Whether you’re a permanent employee or a freelancer with a stable of demanding clients, it may help to add your working hours or a note about asynchronous communication to your email signature.
Take Active Steps to Maintain Social Connections
For many, one of the hardest adjustments to working remotely involves reduced social interaction, including the simple absence of routine conversations with colleagues and friends. A 2020 study by Sapien Labs, a behavioral science nonprofit, showed a strong correlation between people who have few regular interactions with others and those struggling with mental health issues.
Maintaining connections can be an easy way to prevent burnout and increase all-around satisfaction at work, but it does require a proactive approach. Meeting your friends and family for a quick lunch or coffee, joining in-person clubs and classes, or attending networking events can all be effective substitutes for the social connections that come with working in an office environment.
Burnout is a very pernicious phenomenon.
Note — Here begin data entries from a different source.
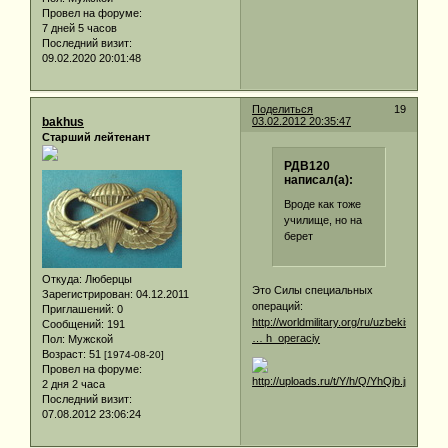
Провел на форуме:
7 дней 5 часов
Последний визит:
09.02.2020 20:01:48
Поделиться
19
bakhus
03.02.2012 20:35:47
Старший лейтенант
РДВ120
написал(а):
Вроде как тоже
училище, но на
берет
Откуда:
Люберцы
Это Силы специальных
Зарегистрирован
: 04.12.2011
операций:
Приглашений:
0
http://worldmilitary.org/ru/uzbekistan/
Сообщений:
191
… h_operaciy
Пол:
Мужской
Возраст:
51
[1974-08-20]
Провел на форуме:
2 дня 2 часа
Последний визит:
07.08.2012 23:06:24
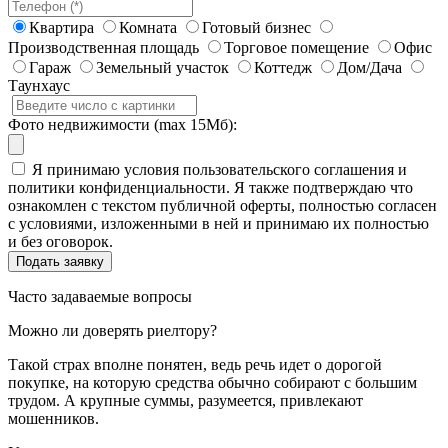
Квартира
Комната
Готовый бизнес
Производственная площадь
Торговое помещение
Офис
Гараж
Земельный участок
Коттедж
Дом/Дача
Таунхаус
Фото недвижимости (max 15Мб):
Я принимаю условия пользовательского соглашения и
политики конфиденциальности. Я также подтверждаю что
ознакомлен с текстом публичной оферты, полностью согласен
с условиями, изложенными в ней и принимаю их полностью
и без оговорок.
Часто задаваемые вопросы
Можно ли доверять риелтору?
Такой страх вполне понятен, ведь речь идет о дорогой
покупке, на которую средства обычно собирают с большим
трудом. А крупные суммы, разумеется, привлекают
мошенников.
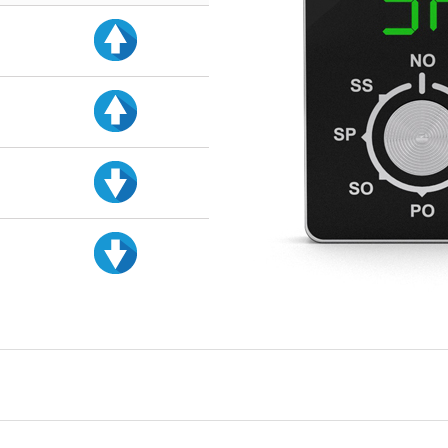
d
d
d
d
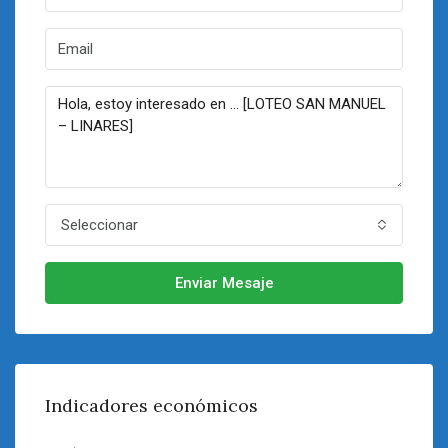
Seleccionar
Enviar Mesaje
Indicadores económicos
It may have seeped in gradually for you over a long period of time, the result of a series of little decisions to take on more and more responsibility for high-value projects. Eventually, this can develop into an unhealthy level of stress.
Though it’s challenging to do so, actively adjusting the expectations of your managers, your peers, or your clients can be one of the most best ways to mitigate burnout in your working life. Take some time to identify the areas in which your workload is becoming too much, then use these benchmarks to contact the relevant people and set firm ground rules as to how much you’re realistically willing and able to take on.
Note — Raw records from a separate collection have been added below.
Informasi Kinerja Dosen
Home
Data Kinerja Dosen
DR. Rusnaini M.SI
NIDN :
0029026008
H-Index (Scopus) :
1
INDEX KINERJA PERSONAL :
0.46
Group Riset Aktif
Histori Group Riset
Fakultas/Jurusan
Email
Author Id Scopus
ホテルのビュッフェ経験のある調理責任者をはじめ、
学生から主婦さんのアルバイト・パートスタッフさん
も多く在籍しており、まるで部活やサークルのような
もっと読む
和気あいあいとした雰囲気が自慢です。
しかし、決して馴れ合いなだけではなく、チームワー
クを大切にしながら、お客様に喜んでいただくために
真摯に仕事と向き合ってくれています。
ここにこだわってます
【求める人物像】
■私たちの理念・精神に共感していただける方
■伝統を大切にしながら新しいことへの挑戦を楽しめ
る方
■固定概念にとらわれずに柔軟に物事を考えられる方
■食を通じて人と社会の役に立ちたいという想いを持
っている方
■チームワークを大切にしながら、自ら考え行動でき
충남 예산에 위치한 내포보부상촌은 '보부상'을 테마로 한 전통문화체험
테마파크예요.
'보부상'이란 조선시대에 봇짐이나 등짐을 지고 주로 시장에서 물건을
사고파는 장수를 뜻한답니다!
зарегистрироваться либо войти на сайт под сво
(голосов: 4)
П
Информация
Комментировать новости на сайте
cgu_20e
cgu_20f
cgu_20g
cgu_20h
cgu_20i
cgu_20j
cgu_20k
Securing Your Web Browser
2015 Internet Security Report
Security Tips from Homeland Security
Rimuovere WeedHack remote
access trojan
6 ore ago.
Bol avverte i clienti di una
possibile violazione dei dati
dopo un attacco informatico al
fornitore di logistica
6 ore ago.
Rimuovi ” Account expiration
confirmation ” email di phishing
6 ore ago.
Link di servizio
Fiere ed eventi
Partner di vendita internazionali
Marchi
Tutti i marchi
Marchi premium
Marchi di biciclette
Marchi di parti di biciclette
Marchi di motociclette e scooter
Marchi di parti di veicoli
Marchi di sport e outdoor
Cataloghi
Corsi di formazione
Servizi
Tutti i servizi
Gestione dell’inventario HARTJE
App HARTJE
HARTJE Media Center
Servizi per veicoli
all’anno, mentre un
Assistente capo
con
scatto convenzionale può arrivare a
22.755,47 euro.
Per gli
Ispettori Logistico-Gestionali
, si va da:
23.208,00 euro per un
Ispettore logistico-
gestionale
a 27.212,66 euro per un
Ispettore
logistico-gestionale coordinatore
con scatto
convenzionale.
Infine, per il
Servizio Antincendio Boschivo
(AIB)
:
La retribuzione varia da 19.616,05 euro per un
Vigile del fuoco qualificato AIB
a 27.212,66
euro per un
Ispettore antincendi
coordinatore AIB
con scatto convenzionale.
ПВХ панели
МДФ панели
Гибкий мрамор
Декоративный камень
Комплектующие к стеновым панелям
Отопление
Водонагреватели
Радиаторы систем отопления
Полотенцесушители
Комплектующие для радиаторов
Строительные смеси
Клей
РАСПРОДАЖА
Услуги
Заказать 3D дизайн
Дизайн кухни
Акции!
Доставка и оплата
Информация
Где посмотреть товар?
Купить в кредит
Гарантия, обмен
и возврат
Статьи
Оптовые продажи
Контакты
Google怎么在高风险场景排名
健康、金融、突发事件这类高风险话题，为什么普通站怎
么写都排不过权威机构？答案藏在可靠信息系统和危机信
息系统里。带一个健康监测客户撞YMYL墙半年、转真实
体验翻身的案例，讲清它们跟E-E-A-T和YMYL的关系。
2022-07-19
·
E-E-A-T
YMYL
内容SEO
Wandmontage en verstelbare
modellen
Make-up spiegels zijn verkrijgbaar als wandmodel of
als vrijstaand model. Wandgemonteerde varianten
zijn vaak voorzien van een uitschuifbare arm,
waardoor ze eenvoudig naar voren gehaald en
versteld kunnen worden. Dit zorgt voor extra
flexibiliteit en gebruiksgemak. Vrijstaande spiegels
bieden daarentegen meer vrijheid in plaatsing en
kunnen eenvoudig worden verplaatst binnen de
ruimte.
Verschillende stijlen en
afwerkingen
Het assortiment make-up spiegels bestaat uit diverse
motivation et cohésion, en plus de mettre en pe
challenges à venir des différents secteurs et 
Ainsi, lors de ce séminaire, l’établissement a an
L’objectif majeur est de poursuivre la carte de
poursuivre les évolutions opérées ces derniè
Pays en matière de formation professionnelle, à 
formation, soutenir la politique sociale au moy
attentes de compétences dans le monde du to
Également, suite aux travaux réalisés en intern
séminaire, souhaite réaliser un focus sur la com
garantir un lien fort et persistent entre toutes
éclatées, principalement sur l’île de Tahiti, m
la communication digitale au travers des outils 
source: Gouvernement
You’ll likely get some pushback, especially from people who have a hyperbolic streak that can make them treat projects and tasks as a matter of emergency when they’re not. Just make sure all concerned parties know that you’re setting these limits to ensure your long-term productivity, protect your health, and make you a more potent professional. In other words, let them know how they benefit from your decision.
Combating Burnout for Long-Term Success
Once you gain some perspective on your own work situation and stress levels, it is possible to find a clear path toward a happier, healthier working life. Though burnout may not be a comfortable subject for everyone, putting your well-being first and setting firm boundaries for both yourself and your coworkers will make your stressors far more manageable and help you enjoy a far more satisfying professional life.